Com o protagonismo ainda maior adquirido pelo Supremo
Tribunal Federal em tempos de revisão da Lava Jato e de freios nos arreganhos
autoritários de Jair Bolsonaro, foi desencadeada uma bizarra corrida pelas duas
cadeiras de ministros que vão vagar no intervalo de um ano. Vale tudo para
demonstrar lealdade ao presidente e ser digno da canetada da sua Bic.
Pelo menos três atores têm sido pródigos em mostrar serviço
na expectativa de serem premiados com a cobiçada toga. A briga pelos lugares
dos “Mellos”, Celso e Marco Aurélio, tem produzido decisões em que o direito é
torcido e retorcido, com graves consequências políticas e institucionais.
O procurador-geral da República, Augusto Aras, nomeado por
Bolsonaro ao arrepio da lista tríplice e à revelia dos seus pares, é um deles.
A última da PGR sob seu comando foi produzida pelo seu vice, Humberto Jacques
de Medeiros: o parecer favorável ao foro privilegiado retroativo para Flávio
Bolsonaro no caso Fabrício Queiroz.
Medeiros também tem expectativas com a “corrida da toga”: se
for Aras o agraciado agora em novembro, são grandes as chances de Bolsonaro
designá-lo para o seu lugar.
O fundamento para aliviar a barra de Flávio contrasta com o
que o próprio Medeiros usou em outra recente decisão polêmica: a de que
requisitar documentos da Lava Jato de Curitiba.
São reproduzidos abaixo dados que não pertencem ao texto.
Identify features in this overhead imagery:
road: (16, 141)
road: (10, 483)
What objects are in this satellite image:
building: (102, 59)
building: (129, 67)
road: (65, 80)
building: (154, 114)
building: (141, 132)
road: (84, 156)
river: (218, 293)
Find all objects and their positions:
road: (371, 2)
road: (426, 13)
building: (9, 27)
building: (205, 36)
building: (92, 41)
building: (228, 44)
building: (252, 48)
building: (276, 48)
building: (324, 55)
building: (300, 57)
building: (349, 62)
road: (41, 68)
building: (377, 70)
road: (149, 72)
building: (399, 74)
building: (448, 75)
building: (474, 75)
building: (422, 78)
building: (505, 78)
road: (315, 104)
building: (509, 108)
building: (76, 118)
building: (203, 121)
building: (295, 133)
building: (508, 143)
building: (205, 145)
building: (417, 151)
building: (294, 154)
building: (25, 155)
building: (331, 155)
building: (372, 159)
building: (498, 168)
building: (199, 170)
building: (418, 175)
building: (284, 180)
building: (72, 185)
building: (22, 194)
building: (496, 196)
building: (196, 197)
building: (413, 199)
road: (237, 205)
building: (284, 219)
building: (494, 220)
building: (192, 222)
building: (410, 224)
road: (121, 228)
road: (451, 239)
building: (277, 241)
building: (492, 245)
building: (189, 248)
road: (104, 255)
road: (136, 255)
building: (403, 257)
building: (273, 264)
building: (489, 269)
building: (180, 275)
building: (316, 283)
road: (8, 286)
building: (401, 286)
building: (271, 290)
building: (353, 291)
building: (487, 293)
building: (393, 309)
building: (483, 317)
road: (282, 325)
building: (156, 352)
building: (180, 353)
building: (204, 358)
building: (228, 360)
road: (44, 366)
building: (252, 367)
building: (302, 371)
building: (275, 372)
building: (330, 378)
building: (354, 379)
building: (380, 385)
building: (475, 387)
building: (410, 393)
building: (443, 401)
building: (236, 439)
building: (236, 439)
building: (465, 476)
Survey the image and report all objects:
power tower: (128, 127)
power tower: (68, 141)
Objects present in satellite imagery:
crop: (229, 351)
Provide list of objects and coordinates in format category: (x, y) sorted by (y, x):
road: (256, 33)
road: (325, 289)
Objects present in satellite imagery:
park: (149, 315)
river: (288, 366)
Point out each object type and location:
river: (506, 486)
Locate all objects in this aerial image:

Agora ele argumentou que Flávio
pode ter seu caso levado para o TJ do Rio porque a decisão do STF em contrário
não era vinculante. Na outra, pegou um precedente aleatório para justificar a
requisição de dados, sem evocar a necessidade de “aderência”. Um direito para
cada ocasião.
Aras deu parecer contrário a buscas e apreensões contra
bolsonaristas no inquérito do STF. Agora, no caso Wilson Witzel, o Ministério
Público Federal pediu o afastamento de um governador e ele foi acatado por um
ministro do STJ de forma monocrática.
Qual a linha da PGR? Depende da circunstância e do alvo?
O próprio STJ, aliás, virou palco auxiliar da corrida pela
vaga no tribunal mais prestigiado. Basta lembrar do “canto do cisne” de João
Otavio de Noronha na presidência da Corte: mandar Fabrício Queiroz para a
prisão domiciliar por uma liminar no meio do recesso. Noronha é outro que tem a
expectativa de ser agraciado por Bolsonaro.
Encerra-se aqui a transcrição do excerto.